We can see that the only horses that could be the second fastest are the ones that are directly connected to the fastest horse. Likewise, we know that the only horses that could be the third fastest are the ones that are directly connected to the contenders for second place.

We are left with 6 horses that are still in the running for first, second, and third. Since we already know which horse is fastest, we just need to race the 5 other horses to find the second and third fastest.

Another race gives us the four edges we need

And there we have it, we found a way to solve the problem with 7 races and proved lemma 1 as well.

Therefore, the minimum number of races needed is 7.

The framework I used in solving this problem can be used to solve many other types of problems:

Reformulate the problem to remove the cruft
Define what we need to prove
Model the problem to break it down and see what we actually need to solve
Start easy and gradually engineer the solution by:
1. Removing the unnecessary parts, and
2. Building from the ground up

Remarks

This problem is also recognizable as a topological ordering problem, but I decided not to present it in that way since I wanted to explain it in a more intuitive “knowledge graph” manner.

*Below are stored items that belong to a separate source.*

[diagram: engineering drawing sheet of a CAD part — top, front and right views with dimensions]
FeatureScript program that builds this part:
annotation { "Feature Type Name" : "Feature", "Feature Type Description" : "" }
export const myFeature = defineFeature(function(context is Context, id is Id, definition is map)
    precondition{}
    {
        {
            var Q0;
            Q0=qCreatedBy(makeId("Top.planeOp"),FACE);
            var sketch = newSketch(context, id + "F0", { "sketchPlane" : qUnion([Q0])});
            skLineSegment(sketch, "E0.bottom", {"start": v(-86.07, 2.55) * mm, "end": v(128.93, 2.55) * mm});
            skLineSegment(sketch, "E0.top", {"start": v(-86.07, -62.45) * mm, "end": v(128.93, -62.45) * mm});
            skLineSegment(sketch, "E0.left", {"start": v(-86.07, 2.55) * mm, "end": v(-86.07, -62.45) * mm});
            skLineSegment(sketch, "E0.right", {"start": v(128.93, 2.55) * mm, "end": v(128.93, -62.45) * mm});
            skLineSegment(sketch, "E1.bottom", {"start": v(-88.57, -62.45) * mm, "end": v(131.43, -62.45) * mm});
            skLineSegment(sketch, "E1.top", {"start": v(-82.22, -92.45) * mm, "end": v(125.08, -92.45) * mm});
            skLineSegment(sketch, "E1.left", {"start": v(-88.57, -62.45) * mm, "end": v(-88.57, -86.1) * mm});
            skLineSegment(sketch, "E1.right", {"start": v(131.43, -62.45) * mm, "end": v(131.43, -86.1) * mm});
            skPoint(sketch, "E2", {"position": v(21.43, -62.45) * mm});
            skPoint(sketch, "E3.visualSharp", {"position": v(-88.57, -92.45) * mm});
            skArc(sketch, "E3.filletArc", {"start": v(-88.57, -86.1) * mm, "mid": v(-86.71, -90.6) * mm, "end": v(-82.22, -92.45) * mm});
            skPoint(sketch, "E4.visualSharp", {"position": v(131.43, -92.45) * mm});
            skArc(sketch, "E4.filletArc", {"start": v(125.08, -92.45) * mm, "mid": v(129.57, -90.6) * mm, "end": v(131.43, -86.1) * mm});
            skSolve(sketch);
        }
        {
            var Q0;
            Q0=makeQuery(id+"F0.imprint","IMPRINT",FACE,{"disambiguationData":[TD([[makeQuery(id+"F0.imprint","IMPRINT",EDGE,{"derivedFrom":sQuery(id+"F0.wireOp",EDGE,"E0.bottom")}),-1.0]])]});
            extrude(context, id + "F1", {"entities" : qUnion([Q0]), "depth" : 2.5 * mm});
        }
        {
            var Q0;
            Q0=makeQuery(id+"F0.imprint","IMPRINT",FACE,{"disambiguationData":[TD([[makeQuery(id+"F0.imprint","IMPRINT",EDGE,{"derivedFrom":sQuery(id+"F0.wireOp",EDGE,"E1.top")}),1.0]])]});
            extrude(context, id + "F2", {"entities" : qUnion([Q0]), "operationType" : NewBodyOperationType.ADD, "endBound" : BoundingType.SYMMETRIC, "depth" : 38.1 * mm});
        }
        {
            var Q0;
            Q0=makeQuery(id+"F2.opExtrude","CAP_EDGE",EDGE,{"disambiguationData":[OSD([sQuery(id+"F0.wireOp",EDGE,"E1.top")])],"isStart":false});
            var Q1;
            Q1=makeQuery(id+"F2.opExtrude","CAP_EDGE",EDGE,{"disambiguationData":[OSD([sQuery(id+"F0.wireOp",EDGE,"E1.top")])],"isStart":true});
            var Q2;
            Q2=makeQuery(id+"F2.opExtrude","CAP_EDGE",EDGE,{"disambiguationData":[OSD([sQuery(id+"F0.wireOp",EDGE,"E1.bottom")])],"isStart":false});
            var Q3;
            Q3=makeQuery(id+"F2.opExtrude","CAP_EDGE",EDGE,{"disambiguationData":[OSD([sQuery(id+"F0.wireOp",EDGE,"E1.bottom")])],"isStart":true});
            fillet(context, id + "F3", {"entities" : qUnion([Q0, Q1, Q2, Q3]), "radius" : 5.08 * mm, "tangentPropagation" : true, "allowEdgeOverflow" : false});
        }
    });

So, I’ll present the topological ordering model here. Let’s take the original “knowledge graph” and make it into a directed graph. For those who are unfamiliar, this just means that each edge points from one node to the other. In this case, we can point from the faster horse to the slower horse for each edge. Going back to the diagrams we had, after the 6th race, the edges would look like:

Here, we can see that a path from horse A to horse B means that we know horse A is faster than horse B. A path is just a way to get from one node to another by only following edges in the direction they point.

The final 6 contending horses would look like:

After the 6th race, we have a path from the fastest horse to any of the contenders for 2nd and 3rd place. The 7th race gives us the path among these contenders (making our directed graph strongly connected).